White, puffy skin

Specialties Wound

Published

I am concerned about a sacral stage 3 decubitus. Wound bed is pale pink with no drainage. My concern is the edge surrounding the wound is white, puffy, dead skin about 1/8 of an inch back. Should the patient be sent to a wound clinic for debris enemy or this just naturally occur itself. Otherwise the nutrition is great and repositioning regularly. Just don't want to lose any ground. Thanks so much for any advice!

#Debridement not debris enemy. Darn auto correct.

So the periwound is macerted? Does this look like the 'white puffy dead skin' you are seeing?https://wocn.confex.com/wocn/2007AM/techprogram/P2467.HTM

Is the patient being followed by anyone for the treatment of the State III? If so, I'd give them a call. Often our wound docs will debride the macerated skin other times they leave it, it all depends on the doc and the wound.

Specializes in Hospice.

Without seeing a picture of the wound, it's difficult to say anything about it.

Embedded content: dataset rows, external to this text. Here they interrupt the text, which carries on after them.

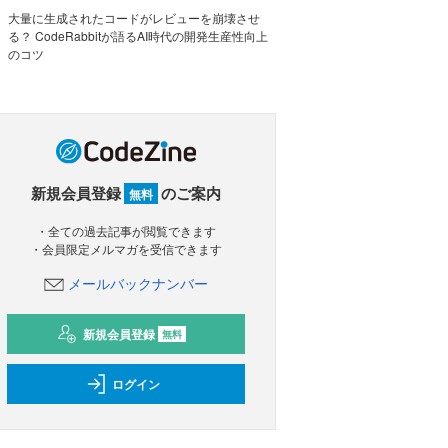
大量に生成されたコードがレビューを崩壊させ
る？ CodeRabbitが語るAI時代の開発生産性向上
のコツ
新規会員登録
のご案内
無料
・全ての過去記事が閲覧できます
・会員限定メルマガを受信できます
メールバックナンバー
新規会員登録
無料
ログイン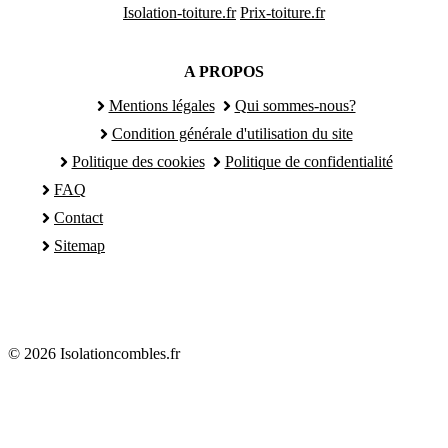
Isolation-toiture.fr
Prix-toiture.fr
A PROPOS
Mentions légales
Qui sommes-nous?
Condition générale d'utilisation du site
Politique des cookies
Politique de confidentialité
FAQ
Contact
Sitemap
© 2026 Isolationcombles.fr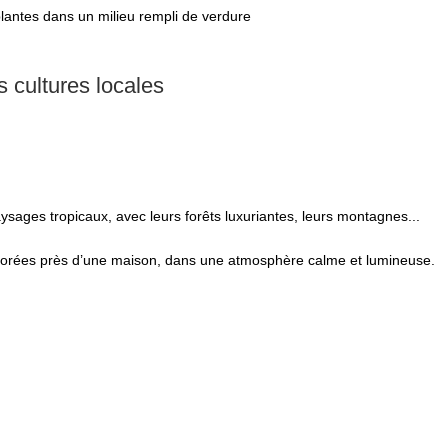
 cultures locales
sages tropicaux, avec leurs forêts luxuriantes, leurs montagnes...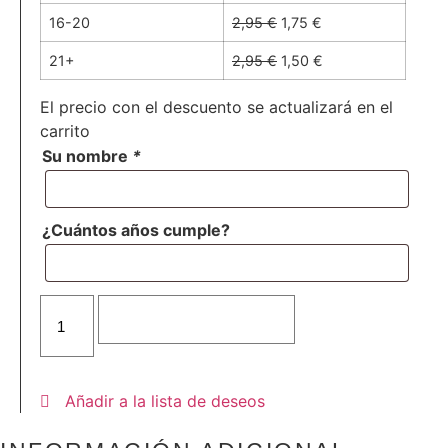
16-20
2,95
€
1,75
€
21+
2,95
€
1,50
€
El precio con el descuento se actualizará en el
carrito
Su nombre
*
¿Cuántos años cumple?
Cajita
kraft
Añadir al carrito
-
UNICORN
cantidad
Añadir a la lista de deseos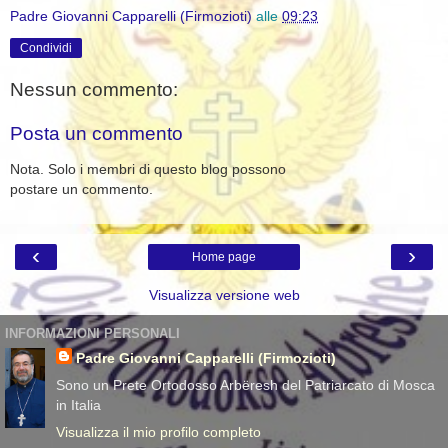
Padre Giovanni Capparelli (Firmozioti)
alle
09:23
Condividi
Nessun commento:
Posta un commento
Nota. Solo i membri di questo blog possono
postare un commento.
‹
›
Home page
Visualizza versione web
INFORMAZIONI PERSONALI
Padre Giovanni Capparelli (Firmozioti)
Sono un Prete Ortodosso Arbëresh del Patriarcato di Mosca
in Italia
Visualizza il mio profilo completo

It could be maceration, as PP said.

It could also be epibole (also spelled epiboly). That's when the edge of the wound begins to roll, and a layer of epithelial cells forms.

In effect, the body gets tricked into thinking the wound has closed. That's when you'll see a wound stall.

The edge needs to be removed so closure can begin again.

I don't know if mentioning methods of removing the wound edge would violate the TOS, so I'm going to err on the side of caution and suggest a Wound Clinic consult, and proceed from there.